▶ _Problem requirements_: I need each line of the entries below that includes the string "bowl".

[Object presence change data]
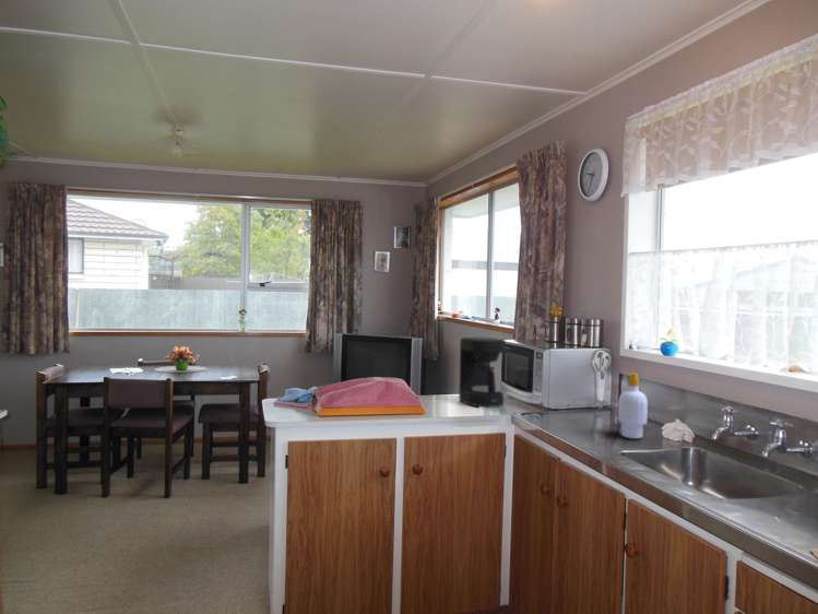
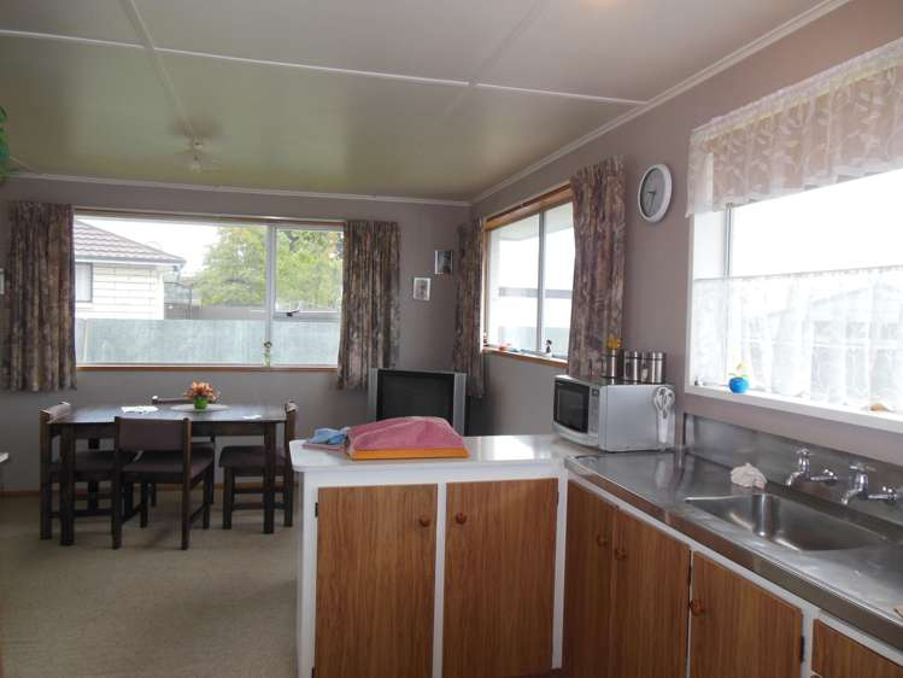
- soap bottle [617,373,649,439]
- coffee maker [458,336,507,409]
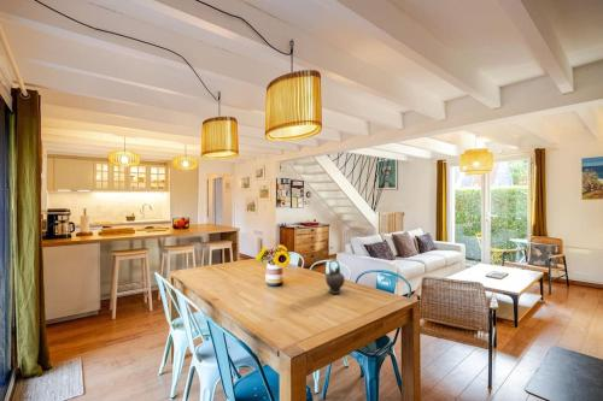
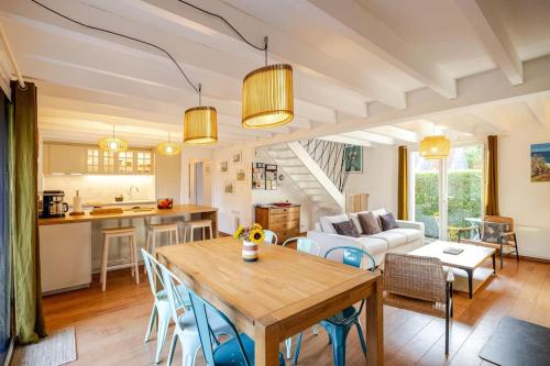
- teapot [323,259,346,295]
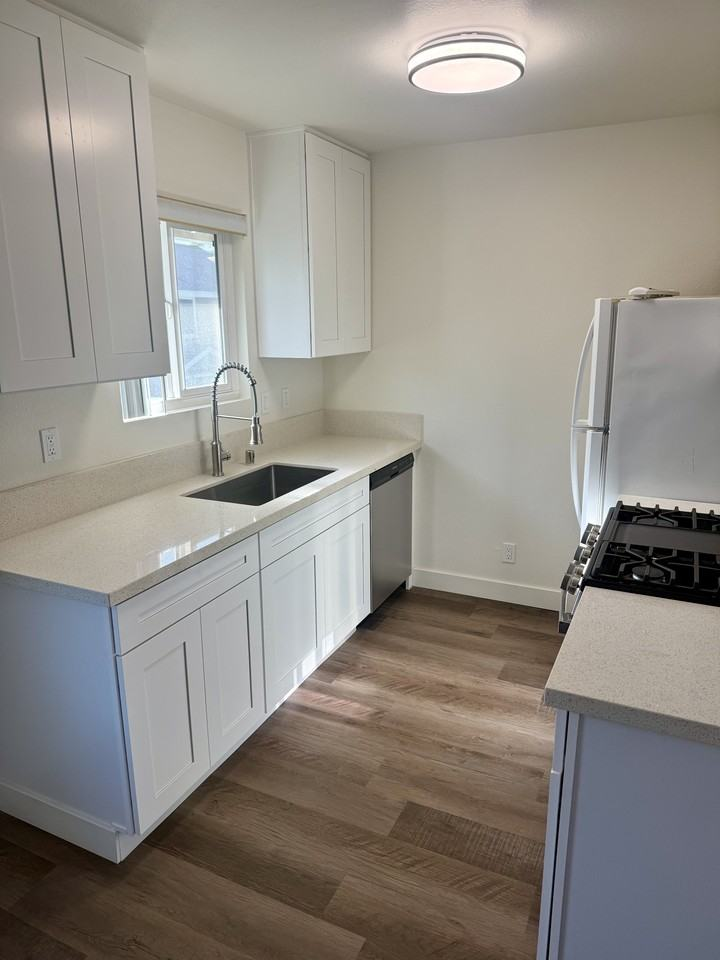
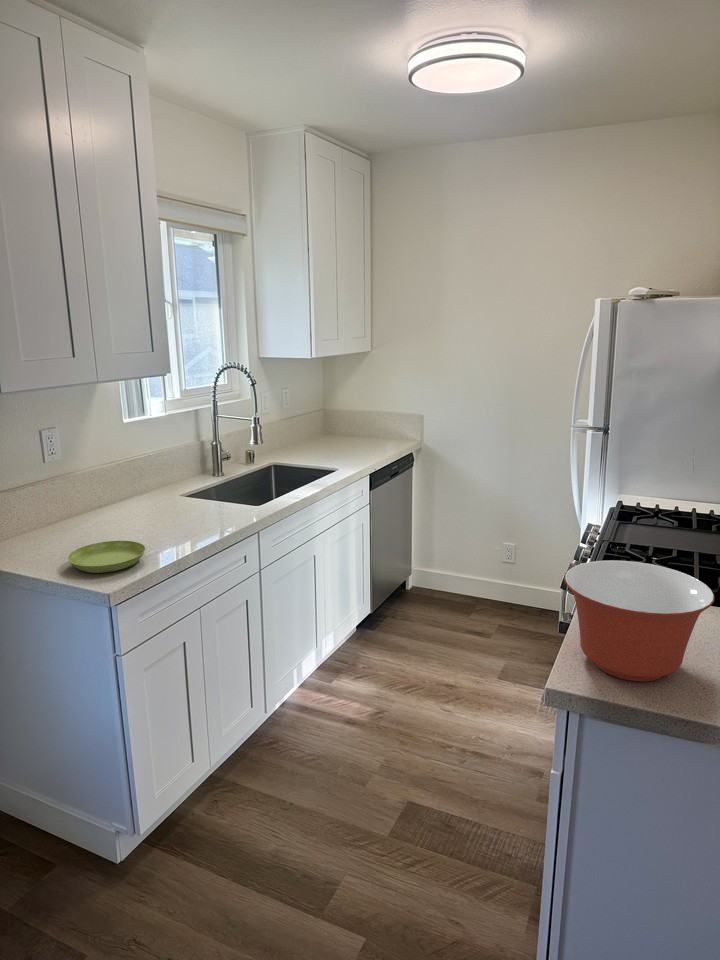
+ saucer [67,540,147,574]
+ mixing bowl [563,559,715,682]
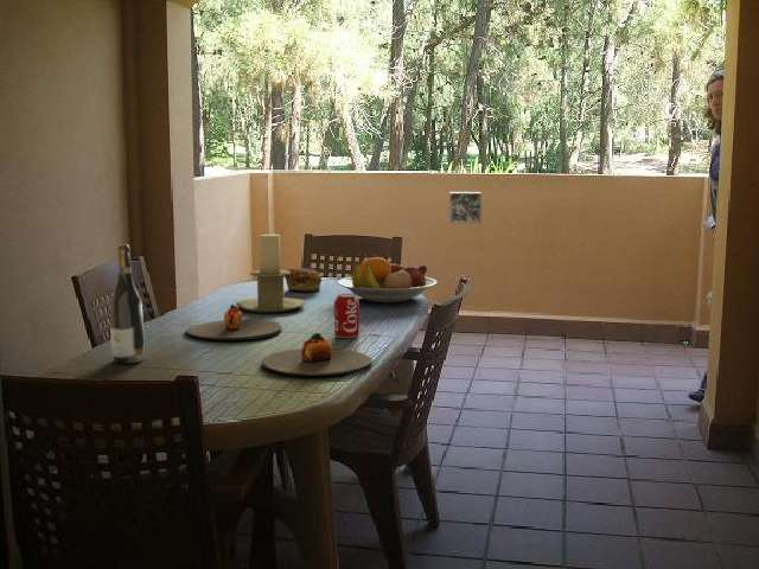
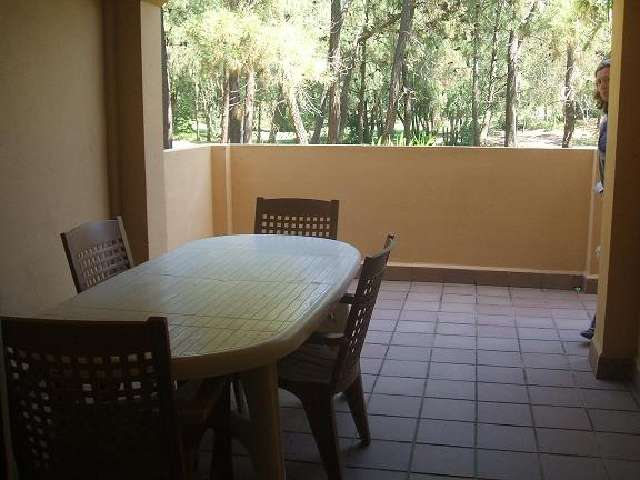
- beverage can [333,293,361,339]
- plate [185,303,282,341]
- plate [261,332,374,377]
- wine bottle [109,243,146,365]
- fruit bowl [337,256,438,303]
- bread [283,267,323,293]
- candle holder [235,234,307,314]
- decorative tile [448,191,483,225]
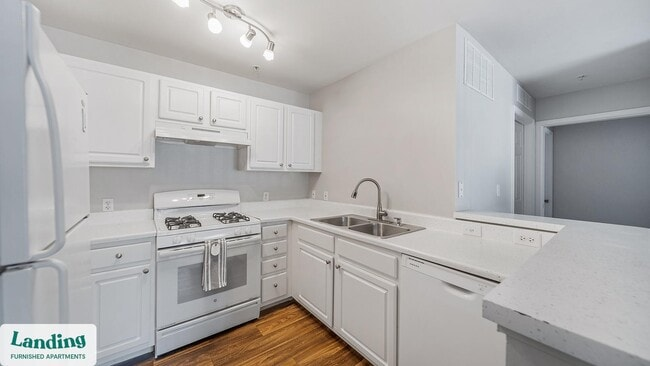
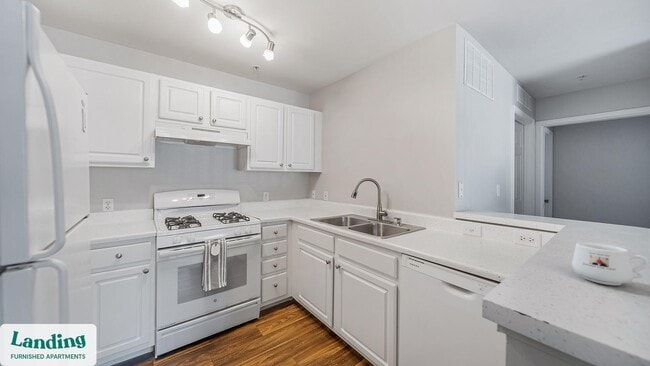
+ mug [571,242,650,287]
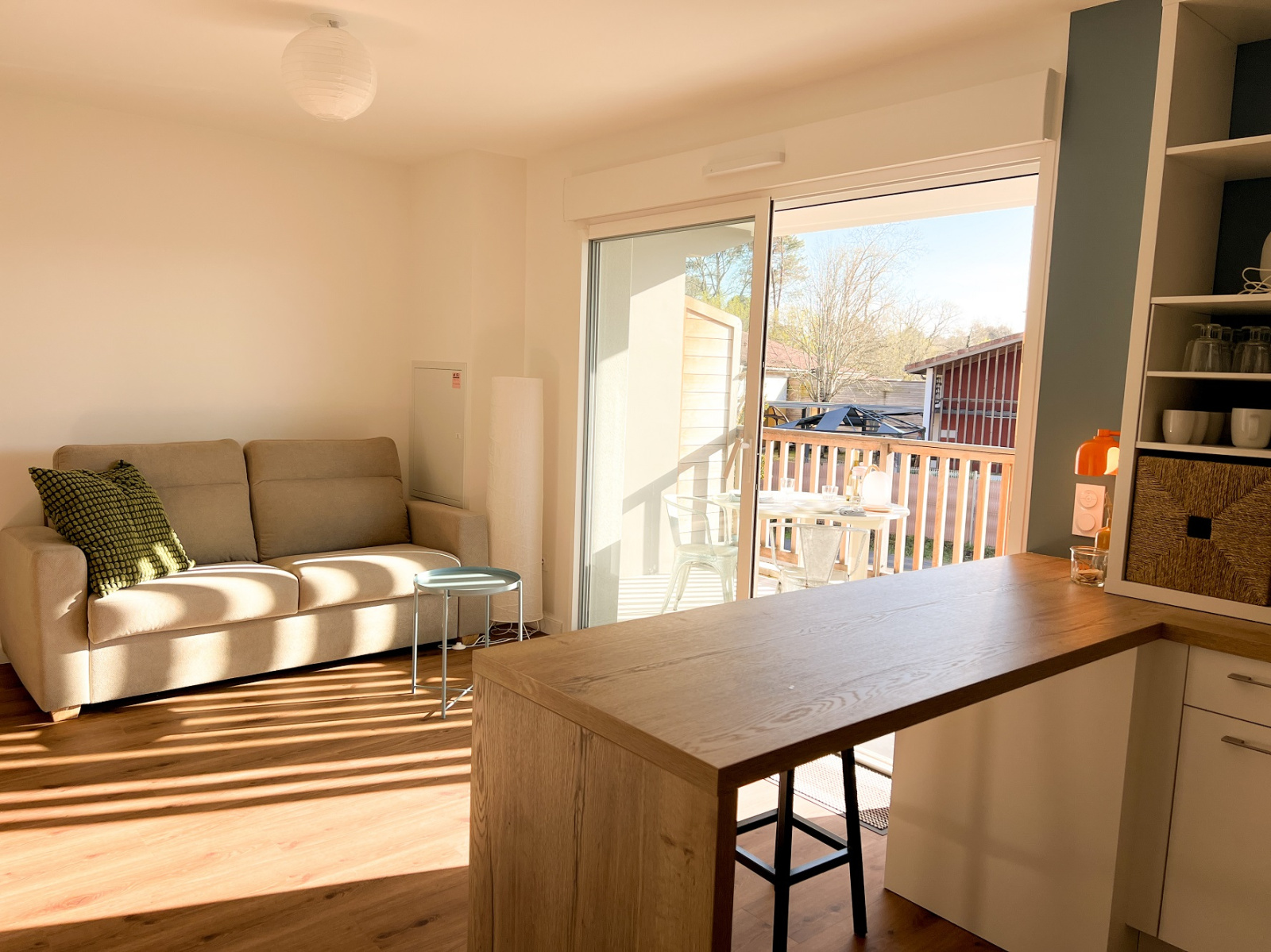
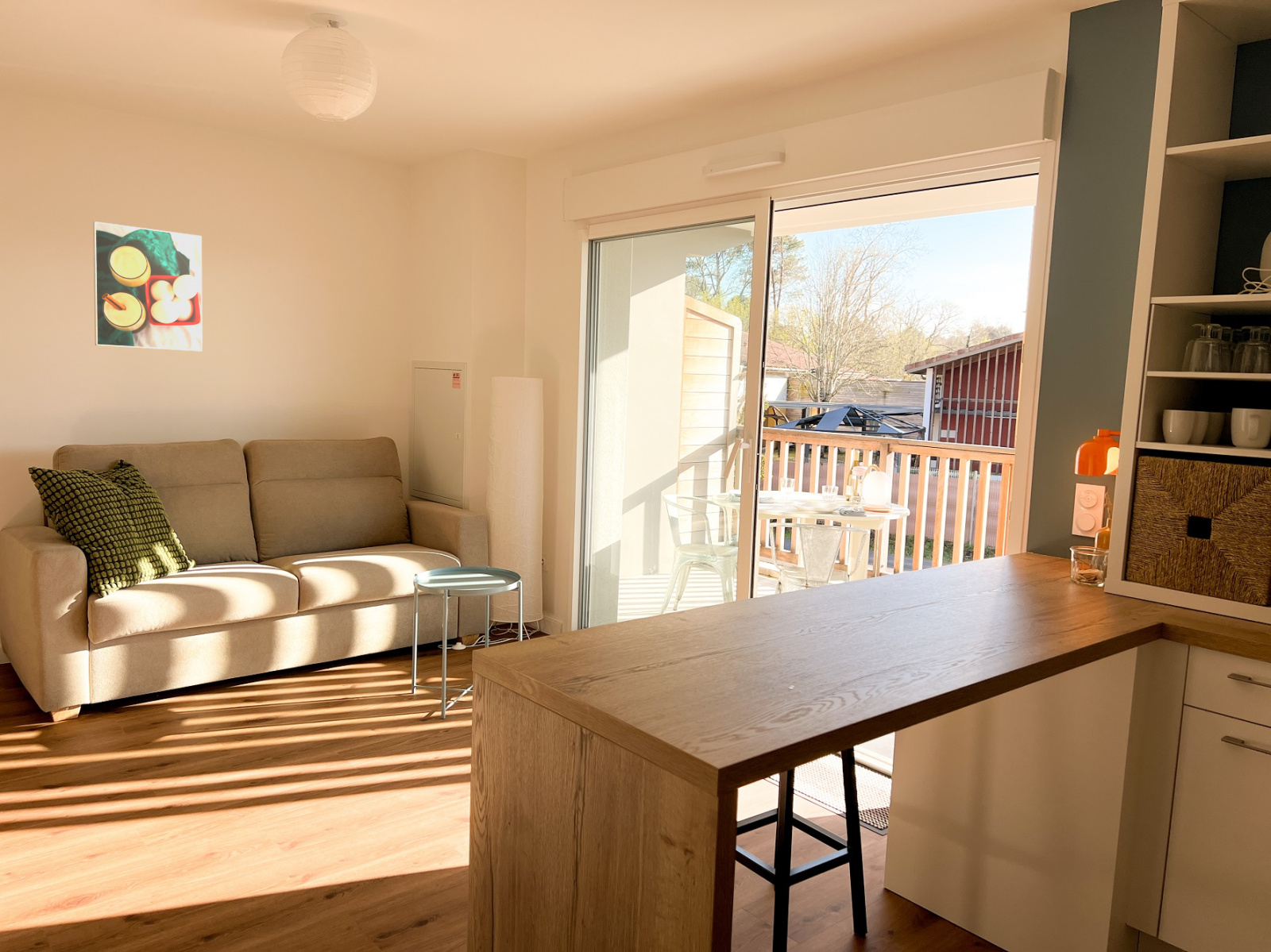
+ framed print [92,221,203,352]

▶ _Response to this exercise_:
+ mixing bowl [563,559,715,682]
- fruit bowl [337,256,438,303]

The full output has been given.